▸ Sección del documento:
..............................

María del Mar MagallónLa noticia nos pilló por sorpresa. Llegábamos a nuestro 8º día en la experiencia de Ejercicios Espirituales y ya teníamos un ojo puesto en el regreso a casa. A la hora de comer, el Director del Centro, situado en Loiola (Gipuzkoa), nos informó de que había un caso positivo de COVID y que tendríamos que hacernos todo el grupo la prueba PCR. Esto suponía quedarnos al menos un par de días más, hasta tener los resultados de toda la casa. Nos lo tomamos bien, hicimos bromas y divagamos sobre quién sería el misterioso paciente “cero”. Suponíamos que la experiencia terminaría en seguida sin demasiadas complicaciones. Esa misma tarde nos hicieron la prueba y esperamos con tranquilidad al día siguiente. De nuevo durante la comida, el Director nos comunicó que se habían detectado 3 positivos más en la casa y que nos tocaba un confinamiento de 10 días. Se nos cayó el alma a los pies. Con esto ya no contábamos…

Creo que aquellos primeros momentos fueron determinantes para lo que luego ocurrió. En esos minutos, nos hicimos conscientes de las renuncias que esa noticia iba a suponernos (para mí el mar de Galicia, para otros sus días de monte, el tiempo con la familia…) y, sin apenas darnos cuenta, tomamos una decisión: asumir las cosas tal y como venían y hacerlo en grupo. Esa decisión fue individual pero, al mismo tiempo, colectiva y marcó el tono de lo que fueron nuestros 10 días de confinamiento. De buenas a primeras, 21 personas prácticamente desconocidas hasta el momento, nos encontramos unidas por una experiencia impuesta y apostamos por vivirla responsablemente y en comunidad.

..............................

▸ Extracto de datos:

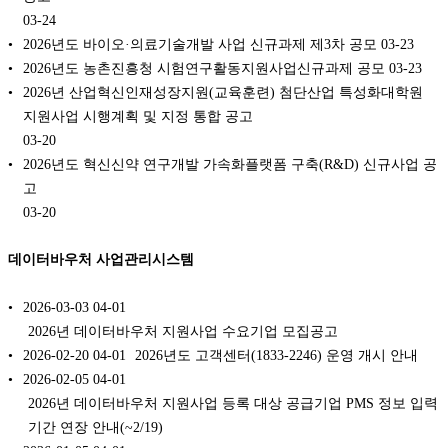
03-24
2026년도 바이오·의료기술개발 사업 신규과제 제3차 공모
03-23
2026년도 농촌진흥청 시험연구활동지원사업신규과제 공모
03-23
2026년 산업혁신인재성장지원(교육훈련) 첨단산업 특성화대학원
지원사업 시행계획 및 지정 통합 공고
03-20
2026년도 혁신신약 연구개발 가속화플랫폼 구축(R&D) 신규사업 공
고
03-20
데이터바우처 사업관리시스템
2026-03-03
04-01
2026년 데이터바우처 지원사업 수요기업 모집공고
2026-02-20
04-01
2026년도 고객센터(1833-2246) 운영 개시 안내
2026-02-05
04-01
2026년 데이터바우처 지원사업 등록 대상 공급기업 PMS 정보 입력
기간 연장 안내(~2/19)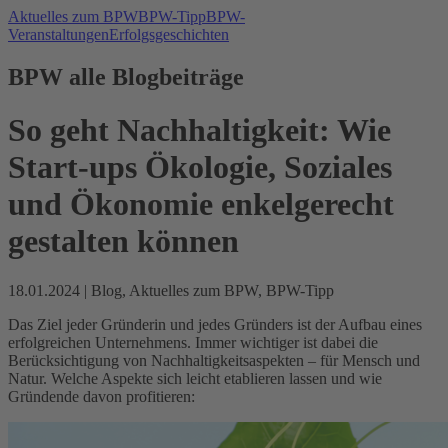
Aktuelles zum BPW
BPW-Tipp
BPW-
Veranstaltungen
Erfolgsgeschichten
BPW alle Blogbeiträge
So geht Nachhaltigkeit: Wie
Start-ups Ökologie, Soziales
und Ökonomie enkelgerecht
gestalten können
18.01.2024
|
Blog, Aktuelles zum BPW, BPW-Tipp
Das Ziel jeder Gründerin und jedes Gründers ist der Aufbau eines
erfolgreichen Unternehmens. Immer wichtiger ist dabei die
Berücksichtigung von Nachhaltigkeitsaspekten – für Mensch und
Natur. Welche Aspekte sich leicht etablieren lassen und wie
Gründende davon profitieren:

..............................

▸ Completa lo siguiente:
(A) Transcribe del relato sobre el confinamiento el tramo que va desde "Creo que aquellos" hasta "y en comunidad.".
(B) Según el relato sobre el confinamiento, ¿en qué día de la experiencia de Ejercicios Espirituales estaba el grupo cuando recibió la primera noticia?
(C) Enumera todos los nombres de lugares geográficos que aparecen en el relato sobre el confinamiento.
Los registros no tienen ningún papel en esto.

▸ Soluciones:
(A)
Creo que aquellos primeros momentos fueron determinantes para lo que luego ocurrió. En esos minutos, nos hicimos conscientes de las renuncias que esa noticia iba a suponernos (para mí el mar de Galicia, para otros sus días de monte, el tiempo con la familia…) y, sin apenas darnos cuenta, tomamos una decisión: asumir las cosas tal y como venían y hacerlo en grupo. Esa decisión fue individual pero, al mismo tiempo, colectiva y marcó el tono de lo que fueron nuestros 10 días de confinamiento. De buenas a primeras, 21 personas prácticamente desconocidas hasta el momento, nos encontramos unidas por una experiencia impuesta y apostamos por vivirla responsablemente y en comunidad.

(B) En el 8º día.

(C) Loiola, Gipuzkoa y Galicia.